# Hortlatmak



## granturco

Selam

"Eski bir konuyu tekrar hortlatmak istemem."

Böyle bir cümle kurmak istiyorum. Fakat "hortlatmak" fiilini nasıl ifade edebileceğimi çözemedim.

Yardımınız için şimdiden teşekkürler...

granturco***


----------



## shiningstar

Merhaba,

Sanırım sorduğun konuyla ilgili çok uygun bir deyim vardı ama şu anda aklıma gelmiyor. Yine de bir yardımı dokunabilir diyerek kendi yorumumu veriyorum:

"I don't want to rise a dead/old matter again but..."

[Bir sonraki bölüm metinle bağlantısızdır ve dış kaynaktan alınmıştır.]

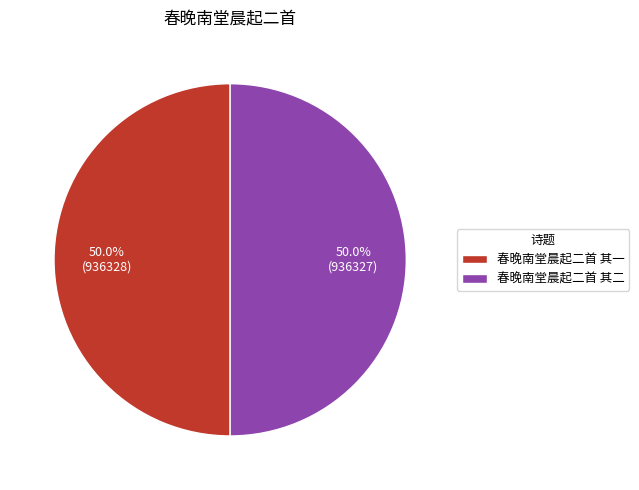

What is the ratio of the value at 春晚南堂晨起二首 其二 to the value at 春晚南堂晨起二首 其一?

1.0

"Ölü/eski bir meseleyi yeniden diriltmek istemiyorum ama..."


----------



## shafaq

Başka bir deyişle:
I don't want to cause an old/past matter to *rise from dead/grave*.


----------



## congergs

Şayet hortlatılan bir forum konusuysa (  ) "necrobump"la çevrilebilir.


----------



## RimeoftheAncientMariner

granturco said:


> Selam
> 
> "Eski bir konuyu tekrar hortlatmak istemem."
> 
> Böyle bir cümle kurmak istiyorum. Fakat "hortlatmak" fiilini nasıl ifade edebileceğimi çözemedim.
> 
> Yardımınız için şimdiden teşekkürler...
> 
> granturco***


I would not want to resurrect/reincarnate/recollect/necro-post/raise back from the dead, a matter of the past/ a matter that is so obsolete..


----------



## Şafak

shafaq said:


> Başka bir deyişle:
> I don't want to cause an old/past matter to *rise from dead/grave*.


Brother Shafak   



congergs said:


> necrobump


Bu yepyeni lafı herkesin anlayacağını sanmıyorum maalesef.


----------



## Meraklı

hortlamak-son bulduğu zannedilen kötü bir şeyin tekrâr ortaya çıkması, peydahlanmak


----------